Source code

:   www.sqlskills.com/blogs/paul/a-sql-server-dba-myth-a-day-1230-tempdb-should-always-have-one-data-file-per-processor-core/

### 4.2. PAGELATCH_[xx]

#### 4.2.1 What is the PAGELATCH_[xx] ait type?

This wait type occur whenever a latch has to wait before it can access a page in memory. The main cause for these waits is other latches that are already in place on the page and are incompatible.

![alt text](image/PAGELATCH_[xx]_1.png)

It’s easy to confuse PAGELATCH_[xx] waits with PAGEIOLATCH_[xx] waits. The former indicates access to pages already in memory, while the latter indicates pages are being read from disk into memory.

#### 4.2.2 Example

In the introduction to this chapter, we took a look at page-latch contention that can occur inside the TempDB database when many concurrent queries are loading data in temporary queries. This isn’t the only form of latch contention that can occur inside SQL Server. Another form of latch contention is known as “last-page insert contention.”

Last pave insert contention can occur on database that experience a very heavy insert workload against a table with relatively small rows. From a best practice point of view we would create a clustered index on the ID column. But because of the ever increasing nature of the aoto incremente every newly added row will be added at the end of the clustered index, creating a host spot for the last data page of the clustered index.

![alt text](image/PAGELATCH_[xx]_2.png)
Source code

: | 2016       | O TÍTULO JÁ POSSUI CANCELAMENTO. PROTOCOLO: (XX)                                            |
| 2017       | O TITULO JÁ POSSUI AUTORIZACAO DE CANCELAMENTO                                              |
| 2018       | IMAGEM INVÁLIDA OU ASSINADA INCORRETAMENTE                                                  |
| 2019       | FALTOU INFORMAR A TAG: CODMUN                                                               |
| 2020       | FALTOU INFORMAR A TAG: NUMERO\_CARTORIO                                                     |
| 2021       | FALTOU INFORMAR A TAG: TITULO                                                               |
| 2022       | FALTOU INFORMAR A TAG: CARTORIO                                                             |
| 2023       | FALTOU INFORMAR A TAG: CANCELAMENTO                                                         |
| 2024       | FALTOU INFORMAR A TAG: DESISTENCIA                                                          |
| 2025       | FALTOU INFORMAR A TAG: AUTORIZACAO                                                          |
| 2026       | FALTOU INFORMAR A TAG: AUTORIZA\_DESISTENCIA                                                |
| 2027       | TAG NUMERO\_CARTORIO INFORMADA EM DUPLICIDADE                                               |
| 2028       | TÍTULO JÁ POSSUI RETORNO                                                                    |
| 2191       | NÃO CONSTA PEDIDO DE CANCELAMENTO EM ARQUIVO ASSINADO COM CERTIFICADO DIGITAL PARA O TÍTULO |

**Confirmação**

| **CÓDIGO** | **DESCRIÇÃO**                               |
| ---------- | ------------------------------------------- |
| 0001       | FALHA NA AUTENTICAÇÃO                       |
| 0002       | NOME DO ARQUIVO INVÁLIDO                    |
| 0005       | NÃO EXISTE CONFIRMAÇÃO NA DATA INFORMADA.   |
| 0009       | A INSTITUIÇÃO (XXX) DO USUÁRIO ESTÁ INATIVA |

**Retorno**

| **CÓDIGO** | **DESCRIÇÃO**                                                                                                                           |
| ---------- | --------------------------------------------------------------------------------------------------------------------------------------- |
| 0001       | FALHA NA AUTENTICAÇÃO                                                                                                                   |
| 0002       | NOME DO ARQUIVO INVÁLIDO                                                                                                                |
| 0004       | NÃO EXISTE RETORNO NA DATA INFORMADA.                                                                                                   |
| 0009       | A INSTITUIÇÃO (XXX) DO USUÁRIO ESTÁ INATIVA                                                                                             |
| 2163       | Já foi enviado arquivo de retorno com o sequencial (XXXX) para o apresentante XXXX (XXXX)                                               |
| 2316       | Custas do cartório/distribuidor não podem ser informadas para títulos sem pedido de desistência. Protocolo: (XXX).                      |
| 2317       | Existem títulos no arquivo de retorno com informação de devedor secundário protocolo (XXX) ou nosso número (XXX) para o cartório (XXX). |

# What is required
Where a line in the records above includes the string "TITULO", show it.

# Solution to this exercise
| 2017       | O TITULO JÁ POSSUI AUTORIZACAO DE CANCELAMENTO                                              |
| 2021       | FALTOU INFORMAR A TAG: TITULO                                                               |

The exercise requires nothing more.